As you can see, a complex hierarchy of subfolders and folders to archive them.

Then, later, after the editing, I have a list of files that are the ones I need for finishing the episode, so I can assemble the final episode. I know the name of the files (I have the names of the files on a list - but not the path) but I don't know if they are inside /Day 1/Cam 1/Card 2/ or inside /Day 14/Cam 2/Card 4/. I just know that they are inside - somewhere - the TV SHOW NAME root directory.

And I want to download only those files from list in an automatic way. Not the full TV SHOW NAME root directory.

So I would like to get a syntax that if I say to Rclone to download --files-from listed on a .TXT doc from the TV SHOW NAME root directory in the cloud, rclone will download the file whatever is path to that directory.

I tried:

filename.mov
/filename.mov
//filename.mov
/*/filename.mov

but unless I point on the specific folder where the file is, rclone doesn't go deeper in the subfolder path.

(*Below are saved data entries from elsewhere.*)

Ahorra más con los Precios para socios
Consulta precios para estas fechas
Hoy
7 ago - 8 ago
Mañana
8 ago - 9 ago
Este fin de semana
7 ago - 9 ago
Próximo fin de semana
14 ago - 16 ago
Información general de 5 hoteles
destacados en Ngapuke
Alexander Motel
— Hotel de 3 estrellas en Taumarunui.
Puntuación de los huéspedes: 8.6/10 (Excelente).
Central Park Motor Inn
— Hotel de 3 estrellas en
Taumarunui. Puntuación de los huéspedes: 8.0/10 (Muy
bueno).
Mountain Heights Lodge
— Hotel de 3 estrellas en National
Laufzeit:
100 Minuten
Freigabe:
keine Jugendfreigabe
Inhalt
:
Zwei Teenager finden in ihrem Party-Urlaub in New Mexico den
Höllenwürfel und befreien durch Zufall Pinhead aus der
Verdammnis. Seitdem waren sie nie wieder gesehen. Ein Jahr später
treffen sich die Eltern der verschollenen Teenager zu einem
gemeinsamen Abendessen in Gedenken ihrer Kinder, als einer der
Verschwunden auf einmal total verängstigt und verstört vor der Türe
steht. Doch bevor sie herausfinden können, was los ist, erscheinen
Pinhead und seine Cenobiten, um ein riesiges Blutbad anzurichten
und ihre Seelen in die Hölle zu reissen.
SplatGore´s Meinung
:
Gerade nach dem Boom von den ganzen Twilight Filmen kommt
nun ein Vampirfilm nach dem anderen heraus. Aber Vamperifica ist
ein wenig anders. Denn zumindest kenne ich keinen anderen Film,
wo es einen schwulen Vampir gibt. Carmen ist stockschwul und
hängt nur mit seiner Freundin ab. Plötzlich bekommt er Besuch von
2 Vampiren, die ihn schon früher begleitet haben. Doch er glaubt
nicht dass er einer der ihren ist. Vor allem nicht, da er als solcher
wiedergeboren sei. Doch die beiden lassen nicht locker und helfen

RCLONE manual says that filtering should do this

file.jpg  - matches "file.jpg"
            - matches "directory/file.jpg"

But it's not the case. IT only matches "file.jpg"
If I list filename.mov but the file is inside a /subdirectory/ rclone can't find it and download it. Only if it's in the root of the directory I select to download from.

I hope it's clear.

Would include be better? (two stars tells rclone to match even across directories)

--include=**/filename.mov

**/filename.mov doesn't work.

Rclone can't find the file it's not on the root folder - if it's inside a subfolder.

Can you paste the full command you used with a -vv log?

root@s163042:~# rclone lsl robgs: --include=**/IMG_20200430_171631.jpg
  4467675 2020-04-30 17:16:33.824000000 Local-Pictures/2020/04/IMG_20200430_171631.jpg

I'm not using --include
I'm using --files-from using a txt file with several entries

**/file1.mov
**/file2.mov
etc.

Yes I know. That won't work and that's why I suggested a filter instead. For a --files-from you need a full path. For a filter, you can drop in partials.